Когда же Мордюкова высокомерно заявляла: «Можете начинать», она действительно собиралась играть премьеру и не знала, что Лизе удастся выступить и что причиной тому будет ее, Сурмиловой, роскошный шлейф, на который догадливый Лев Гурыч поставит кресло графа Зефирова. Сначала поставит, а потом, когда Лиза уже споет свою первую арию, и вовсе от графа отделается — вознесет его под потолок. Правда, граф и там не растеряется — будет наслаждаться искусством («Я висел наверху и наслаждался»). Лизе он уже помешать не захочет. Ее триумф будет полным и безоговорочным.
Судя по тому как актеры оживлены (перерыв кончился, и они в павильоне), водевильная путаница «Синичкина» им по душе. Козаков, например, нисколько не смущается тем, что его сейчас «вознесут» и что выглядеть при этом он будет достаточно нелепо. Волнует его другое — как «возноситься», с какой, так сказать, задачей. Мордюкова дает ему «товарищеский совет» (она именно так и говорит: «Можно дать товарищеский совет?») и просит Козакова, чтобы было «немножко восторга». На первый взгляд странно — почему восторг? А если вдуматься — очень точный подсказ.

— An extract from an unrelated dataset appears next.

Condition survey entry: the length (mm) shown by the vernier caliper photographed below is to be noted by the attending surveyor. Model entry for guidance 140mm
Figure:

Зефиров капризен и избалован, однако при всем том наивен, и оттого любая неожиданность, если она ему ничем дурным не грозит, способна этого человека развлечь. Лиза ему понравилась — несомненно мила, и, когда его стул взвился в поднебесье, он усмотрел в этом нечто даже пикантное. От этого самочувствия идет и действие: Козаков поболтал в воздухе ногами, кокетливо поболтал, в образе стареющего селадона, и скандала устраивать не стал. Досмотрел акт до конца и даже с удовольствием.
Все свои действия Козаков проделал сразу, еще, до совета Мордюковой, но, когда она совет дала, он его выгоду оценил и захотел еще порепетировать. Он и начал, но оператор снял его полет так быстро, что прочувствовать свое состояние актер не успел. «Не выполнил задачу», — скажет он с досадой, а партнерша ему возразит: «Нет, выполнил. Ты с этого начал».
Козаков в этот июльский день снимался в последний раз, и был у него, кроме реплики и «полета», всего один крупный план. За кадром раздавался голос дирижера: «Граф Зефиров, меценат», и на этот голос Зефиров появлялся перед зрителями и кланялся. Кажется, чего проще, но Козакову нужна музыка, и Белинский эту его просьбу охотно выполняет. Музыка и не только тогда, когда она требуется по ходу действия. Актерам она нужна — настраивает их на нужные эмоции, помогает начать действие в необходимом внутреннем ритме. Водевиль — это еще и точное соблюдение стиля, и характер мелодии И. Цветкова стиль этот довольно точно определяет. Вот и сейчас звучит один из лейтмотивов картины — чуть печальный, но именно чуть, и, слушая его, Козакову легко снять шляпу и тоже чуть печально улыбнуться в камеру.
На этом Козаков уходит, а Мордюкова начинает задавать вопросы, хотя чего ей спрашивать: даже внешний вид ее с очевидностью свидетельствует, что Раиса Минишна Сурмилова для актрисы как на ладони. Это особенно заметно, когда на другой день она появляется в своем обычном платье и прическе. Теперь — Нонна Викторовна Мордюкова, а тогда — Мордюкова в квадрате, в кубе: так все избыточно, так всего много. И красоты, и мраморных плеч, и победоносного вида, и величественной походки. А когда раздастся пение… Но это особый разговор, оставим его до той минуты, когда мы пение услышим.
А пока Мордюкову интересует одно: верит Сурмилова или нет, что кто-то отнимет у нее роль? Режиссер говорит, что верит и что фразу свою: «Кто здесь актриса?» — произносит с угрозой и на подтексте: «Кто это плетет интригу против меня?» (Лизин дебют состоялся только потому, что Лев Гурыч обманом отослал примадонну на свидание с князем Ветринским. Играть главную роль некому, и содержатель театра Пустославцев согласился на просьбы Синичкина прослушать его дочь. Все бы хорошо, и все, как вы знаете, кончилось хорошо, но опять-таки благодаря находчивости Синичкина, так как момент был опасный. Сурмилова все-таки успела примчаться в театр и появилась на сцене, грозно вопрошая: «Кто здесь актриса?»). Этот эпизод Мордюкова как раз и должна сыграть.